Have you seen the capabilities of Big Data begin to play a role in your operations in Africa?

AL: Increasingly with large-scale clients we have observed a desire to exert control over their supply chain. They have such large volumes that they lose the ability to have transparency and visibility. We have put in place a solution for these types of clients where we are not only organizing the logistics, but also reporting KPIs, putting in place track and trace systems, and analyzing the invoices we receive from our providers which makes us very comparable to an air traffic control tower in that we provide complete control in the shipments for our clients. This is exactly what Big Data is all about We have one system that has been designed for Polytra where all our operators are putting their data into one central system that allows us to handle all of this information. We decided last year to roll out this control tower concept for all of Africa, starting with Tanzania where the internet connection is more stable. One of the key elements is interconnectivity between our offices, clients and service providers, and we are hoping to be completely operational by the end of 2018.
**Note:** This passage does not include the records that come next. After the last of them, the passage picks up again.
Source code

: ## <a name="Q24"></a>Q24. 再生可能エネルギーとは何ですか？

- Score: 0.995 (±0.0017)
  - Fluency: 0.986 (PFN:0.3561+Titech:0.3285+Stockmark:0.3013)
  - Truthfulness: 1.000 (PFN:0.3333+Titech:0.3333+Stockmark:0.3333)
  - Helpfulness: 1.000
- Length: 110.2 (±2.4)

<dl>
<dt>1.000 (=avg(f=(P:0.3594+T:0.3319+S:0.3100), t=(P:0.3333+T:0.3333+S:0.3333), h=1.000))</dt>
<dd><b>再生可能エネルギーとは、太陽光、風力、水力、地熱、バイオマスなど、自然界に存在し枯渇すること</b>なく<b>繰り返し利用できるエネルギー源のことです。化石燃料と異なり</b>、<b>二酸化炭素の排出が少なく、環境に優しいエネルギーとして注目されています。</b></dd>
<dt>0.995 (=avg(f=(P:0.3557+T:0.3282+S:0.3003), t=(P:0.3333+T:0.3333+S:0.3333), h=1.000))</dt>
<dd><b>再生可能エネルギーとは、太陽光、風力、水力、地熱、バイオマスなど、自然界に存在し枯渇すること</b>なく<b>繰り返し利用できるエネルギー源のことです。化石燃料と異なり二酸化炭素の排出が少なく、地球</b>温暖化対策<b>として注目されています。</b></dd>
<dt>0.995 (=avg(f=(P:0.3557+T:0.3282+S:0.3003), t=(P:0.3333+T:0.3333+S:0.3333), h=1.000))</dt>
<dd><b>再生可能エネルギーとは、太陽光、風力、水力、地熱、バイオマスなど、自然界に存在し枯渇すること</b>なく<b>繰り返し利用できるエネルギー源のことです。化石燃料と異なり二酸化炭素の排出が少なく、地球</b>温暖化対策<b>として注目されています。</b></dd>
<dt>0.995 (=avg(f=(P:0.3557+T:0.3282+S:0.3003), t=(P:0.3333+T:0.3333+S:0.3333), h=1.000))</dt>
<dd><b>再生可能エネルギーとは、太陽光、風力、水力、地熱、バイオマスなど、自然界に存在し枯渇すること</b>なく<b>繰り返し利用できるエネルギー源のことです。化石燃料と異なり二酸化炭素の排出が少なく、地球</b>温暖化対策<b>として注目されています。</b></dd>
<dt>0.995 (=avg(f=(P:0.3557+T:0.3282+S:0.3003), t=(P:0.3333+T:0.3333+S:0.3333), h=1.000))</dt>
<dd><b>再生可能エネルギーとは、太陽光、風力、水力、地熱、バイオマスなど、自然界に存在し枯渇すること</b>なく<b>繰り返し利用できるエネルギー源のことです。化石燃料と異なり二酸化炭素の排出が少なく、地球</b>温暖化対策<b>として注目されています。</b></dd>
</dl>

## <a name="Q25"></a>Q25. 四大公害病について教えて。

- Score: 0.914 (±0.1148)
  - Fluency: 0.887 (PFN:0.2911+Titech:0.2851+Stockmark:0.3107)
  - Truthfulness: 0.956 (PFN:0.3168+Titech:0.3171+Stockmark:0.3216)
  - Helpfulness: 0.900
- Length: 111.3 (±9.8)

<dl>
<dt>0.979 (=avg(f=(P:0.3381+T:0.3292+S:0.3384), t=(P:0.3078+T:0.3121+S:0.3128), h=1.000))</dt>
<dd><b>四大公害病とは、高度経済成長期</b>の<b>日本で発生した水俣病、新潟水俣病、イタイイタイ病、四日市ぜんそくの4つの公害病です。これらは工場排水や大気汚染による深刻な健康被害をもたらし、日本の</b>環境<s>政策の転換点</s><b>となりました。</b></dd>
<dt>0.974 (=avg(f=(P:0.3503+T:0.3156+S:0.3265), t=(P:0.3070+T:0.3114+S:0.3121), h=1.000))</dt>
In terms of geography, where does Polytra see the most opportunity for growth in DRC and which ports do you presently view as most important to the country?

AL: Although Polytra is actively growing and developing its activities in Kinshasa as well – we feel that the economy in Kinshasa (and by extend Bas Congo) experiences a complete different dynamic and a notable difference in growth. Katanga is growing with the increase in the copper and cobalt, but there is a slowdown in the Kinshasa economy due to the political situation. As such – although it is difficult to create in depth synergies between both offices – both offices do represent interesting growth potential especially for the project cargo.

Finally, the Goma – Bukavu area remains on our close radar to develop a local Polytra hub covering Uganda, Rwanda, Burundi and East DRC.

Concerning the ports – Polytra has chosen a clear strategy to be present with own offices in all key areas and ports used by the mining industry serving DRC – being Dar Es Salaam and Durban and, in lesser a extent but with growth potential, Beira and Walvis Bay in order to guarantee the service and the full control all along the supply chain.

GI: In 2018, the trend is towards increasing logistics costs, with  Dar es Salaam and Durban being the most important ports. Durban is becoming increasingly expensive, whereas Dar es Salaam is continually developing. For Walvis Bay the challenge is that imports from that corridor to DRC are very scarce, and Beira freights rates are making this port uncompetitive. The Copperbelt is quite important not just because of the products produced, but as a central hub for volumes from DRC flowing from there to the various Africa exit ports.

What is your vision for Polytra across the African continent over the next few years?

AL: From a strategic point of view, Africa has always operated as a support unit for Antwerp, and our objective is in the near future to reverse that trend. Our business in Africa should be larger than ours in Europe, and we are on the right path to accomplish this. Africa is still the continent of the future and we will continue to invest heavily here.